Despite strong opposition from hospitals, lawmakers and business groups, the Centers for Medicare & Medicaid Services’ (CMS) inpatient prospective payment system final rule for fiscal year (FY) 2008 imposes substantial cuts in Medicare payments for hospital services. The rule takes effect Oct. 1.
Released last week, the rule contains a prospective behavioral offset cut of $1.2 billion in fiscal year 2008 and $20 billion over the next five years. The proposed rule, issued in April, called for a 2.4% behavioral offset in both FYs 2008 and 2009 that would have cut Medicare payments by $24 billion over five years.
Including other cuts in capital payments to hospitals, the final rule cuts hospitals Medicare payments by more than $22 billion over five years.
CMS implemented the behavioral offset to eliminate what the agency claims will be the effect of hospital coding or classification changes that do not reflect real changes in case-mix as the field moves to a new Medicare-severity diagnosis-related group (MS-DRG) system over the next two years. CMS created 745 new MS-DRGs to replace the current 538.
“Today, CMS struck an unnecessary and demoralizing blow against hospitals’ ability to care for patients across America,” said AHA President and CEO Rich Umbdenstock. “This move flies in the face of congressional intent and makes hospitals’ mission of caring for patients even more challenging. With no supporting data or evidence and facing an overwhelming mountain of opposition, CMS has gone well beyond its charge by implementing these backdoor budget cuts to payments for hospital services.”
CMS’ plan to prospectively reduce payments to hospitals has drawn a heated response from Capitol Hill. Just last month, the House overwhelmingly voted 412-12 on a measure to delay for one year the implementation of the MS-DRGs and prevent a prospective behavioral offset. The provision was part of the FY 2008 Labor-HHS-Education appropriations bill, H.R. 3043, that cleared the House.
That clear signal of House opposition to the proposal followed separate letters to CMS by 269 House members and 63 senators calling on the agency to withdraw the cuts from its final rule.

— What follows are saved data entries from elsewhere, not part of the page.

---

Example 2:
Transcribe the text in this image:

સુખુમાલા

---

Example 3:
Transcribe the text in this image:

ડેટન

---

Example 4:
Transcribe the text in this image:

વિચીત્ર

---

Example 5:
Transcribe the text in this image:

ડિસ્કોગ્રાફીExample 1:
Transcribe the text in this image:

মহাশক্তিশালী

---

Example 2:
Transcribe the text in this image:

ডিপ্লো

In an Aug. 2 “Action Alert” to its members, the AHA called on hospital leaders to contact their lawmakers and urge them to pass legislation when they return to Capitol Hill in September that would “prevent these irresponsible and inappropriate cuts [by] building on the House appropriations amendment.”
While the behavioral offset accounts for the bulk of the cuts in the final rule, the regulation also reduces capital payments for hospitals by nearly $2 billion over five years. CMS dropped its proposal to freeze capital payments to urban hospitals and will provide a full market-basket update (0.9%) for both urban and rural hospital capital payments in FY 2008. But it moved ahead with its plan to eliminate special payments to large urban hospitals and added a new provision to phase out the indirect medical education adjustment to capital payments in FYs 2009 and 2010.

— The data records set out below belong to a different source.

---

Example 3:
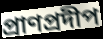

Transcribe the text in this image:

প্রাণপ্রদীপ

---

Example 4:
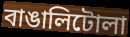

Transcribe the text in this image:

বাঙালিটোলা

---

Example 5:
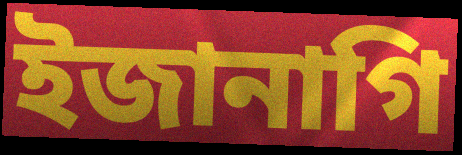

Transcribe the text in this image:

ইজানাগি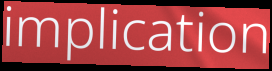
implicationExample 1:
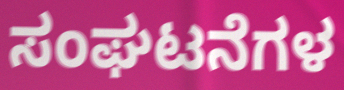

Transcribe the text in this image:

ಸಂಘಟನೆಗಳ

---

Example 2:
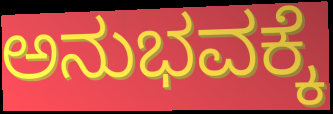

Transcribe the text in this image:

ಅನುಭವಕ್ಕೆ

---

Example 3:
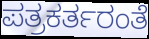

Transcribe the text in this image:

ಪತ್ರಕರ್ತರಂತೆ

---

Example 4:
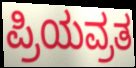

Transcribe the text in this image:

ಪ್ರಿಯವ್ರತ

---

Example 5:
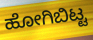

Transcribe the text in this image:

ಹೋಗಿಬಿಟ್ಟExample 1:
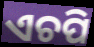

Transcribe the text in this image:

ଏଚପି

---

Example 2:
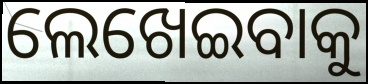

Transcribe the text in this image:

ଲେଖେଇବାକୁ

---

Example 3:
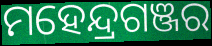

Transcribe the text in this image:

ମହେନ୍ଦ୍ରଗଞ୍ଜର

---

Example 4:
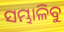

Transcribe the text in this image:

ସମ୍ଭାଳିବୁ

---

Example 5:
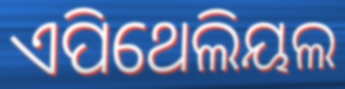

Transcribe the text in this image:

ଏପିଥେଲିୟଲ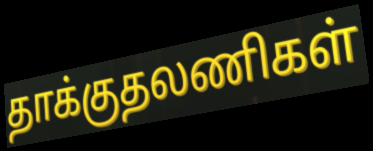
தாக்குதலணிகள்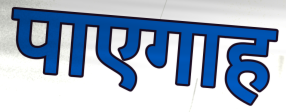
पाएगाह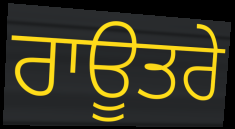
ਰਾਊਤਰੇ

The AHA noted that these cuts in particular will hurt the nation’s teaching hospitals, which rely on capital payments to invest in new, high-technology equipment that can help improve patient quality and make critical updates to facilities and information systems.
In proposing billions of dollars in hospital payment cuts, CMS also got an earful from business leaders. The U.S. Chamber of Commerce in late June joined the chorus of opposition to the proposed rule. A host of other business groups from across country followed the U.S. Chamber’s lead, including, most recently, the Louisiana Association of Business and Industry, Nashville Area Chamber of Commerce, Long Island Association, and Denver Metro Chamber of Commerce.
“The net effect of the proposed ‘behavioral offset,’ as well as the additional cuts to urban hospitals, is to restrict beneficiary access, including the nation’s poorest populations, to needed hospital services,” said the Nashville business group in its July 26 letter to Health and Human Services Secretary Mike Leavitt.
Overall, the final rule will provide a market basket update of 3.3% to inpatient hospitals that submit data on 27 quality measures in FY 2008. Hospitals that fail to submit the data will receive a 1.3% update.
In addition, CMS will require that all hospitals and critical access hospitals inform patients before they receive an inpatient or outpatient service if a doctor is not available 24 hours a day, seven days a week, and how it will meet emergency services needs when a doctor is unavailable. The final rule also requires physician-owned hospitals to disclose to patients that they are physician-owned and to make a list of physician investors available to patients at the beginning of the hospital stay or outpatient visit.